## [Task]
Return all the lines below exactly. Any picture among them is omitted.

## [Collected data]
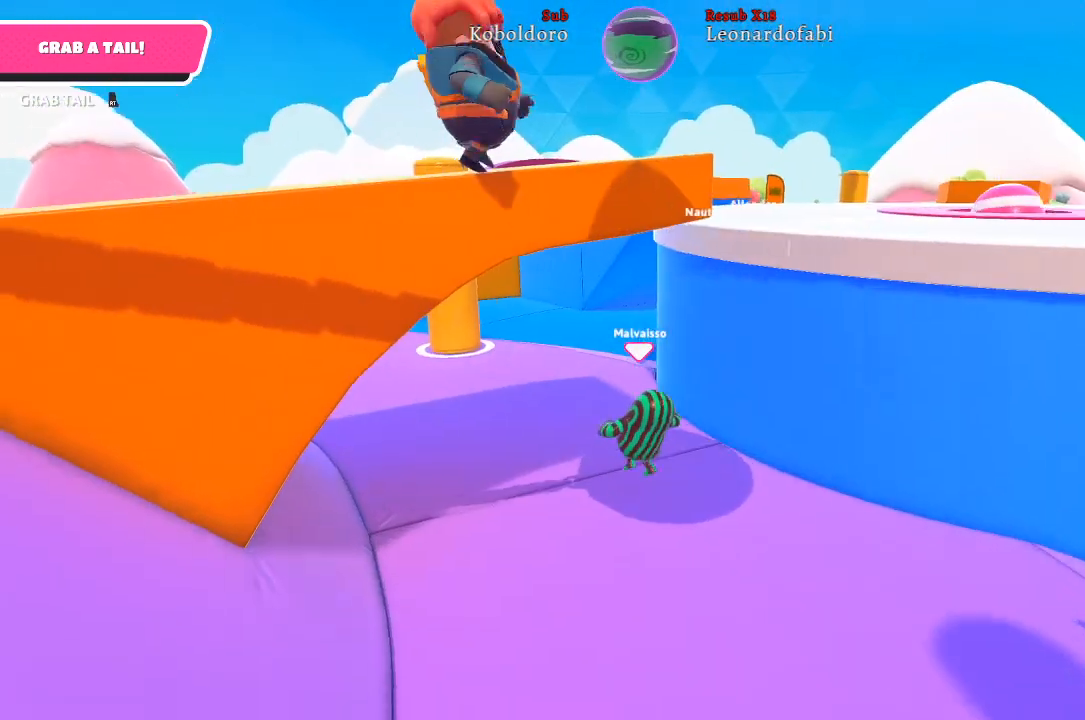
{"buttons": [], "left_stick": "up-left", "right_stick": "right", "events": [[433, "right_stick", "right"]]}
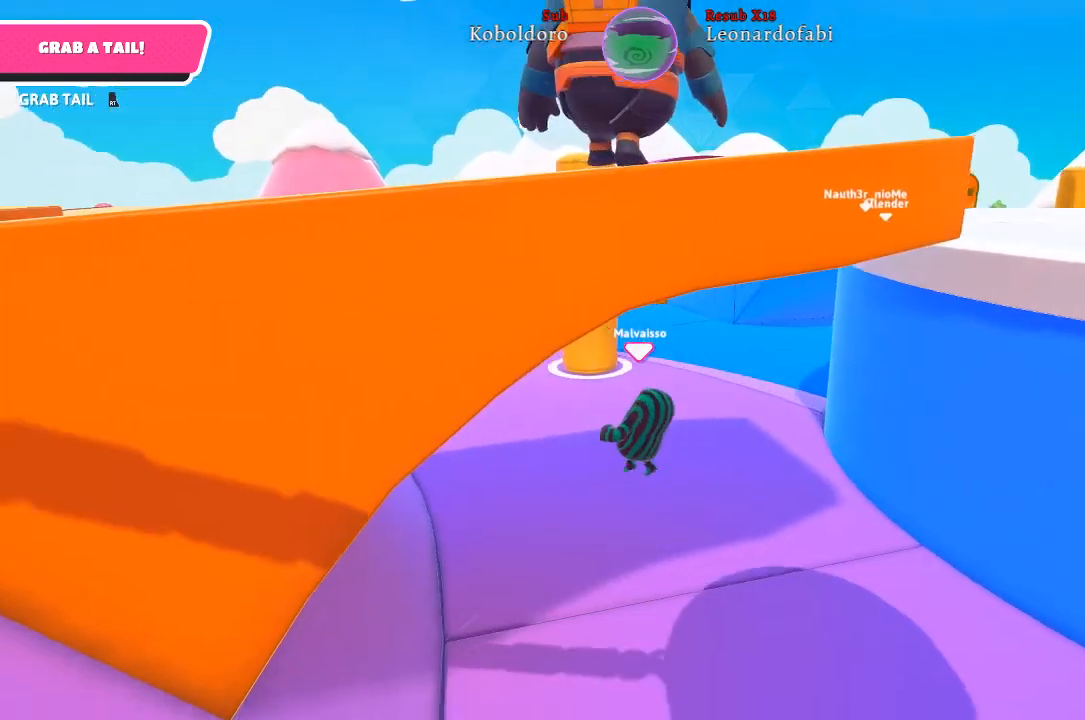
{"buttons": [], "left_stick": "up-left", "right_stick": "right", "events": []}
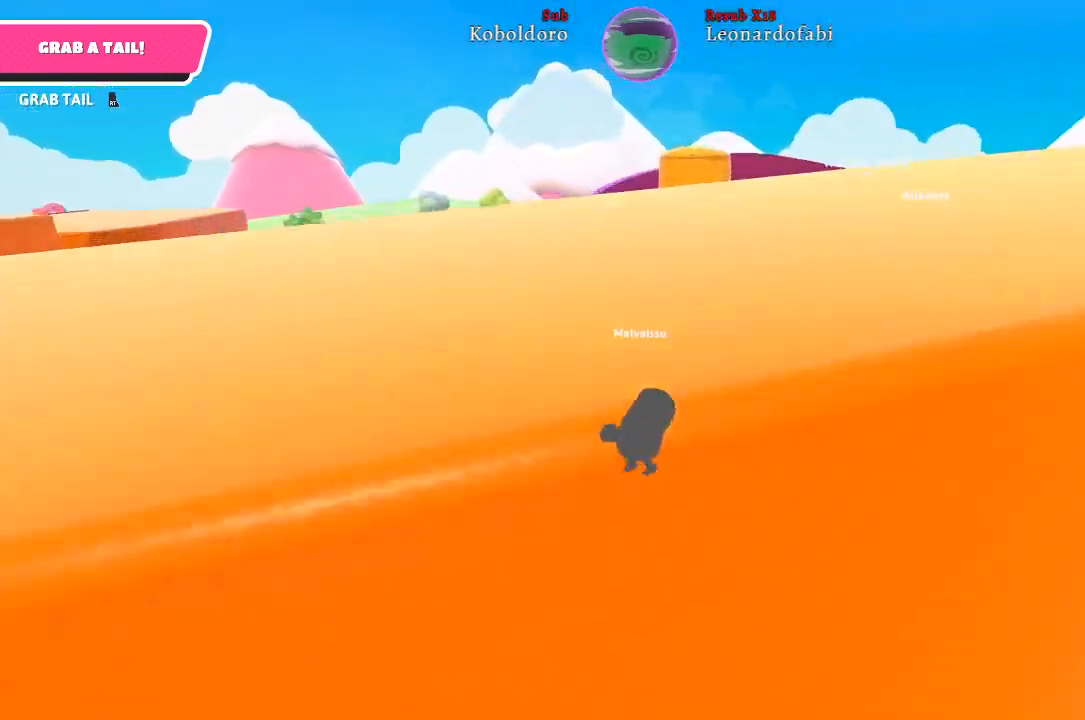
{"buttons": [], "left_stick": "up-left", "right_stick": "right", "events": []}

## [Completed exercise]
{"buttons": [], "left_stick": "up-left", "right_stick": "right", "events": [[433, "right_stick", "right"]]}
{"buttons": [], "left_stick": "up-left", "right_stick": "right", "events": []}
{"buttons": [], "left_stick": "up-left", "right_stick": "right", "events": []}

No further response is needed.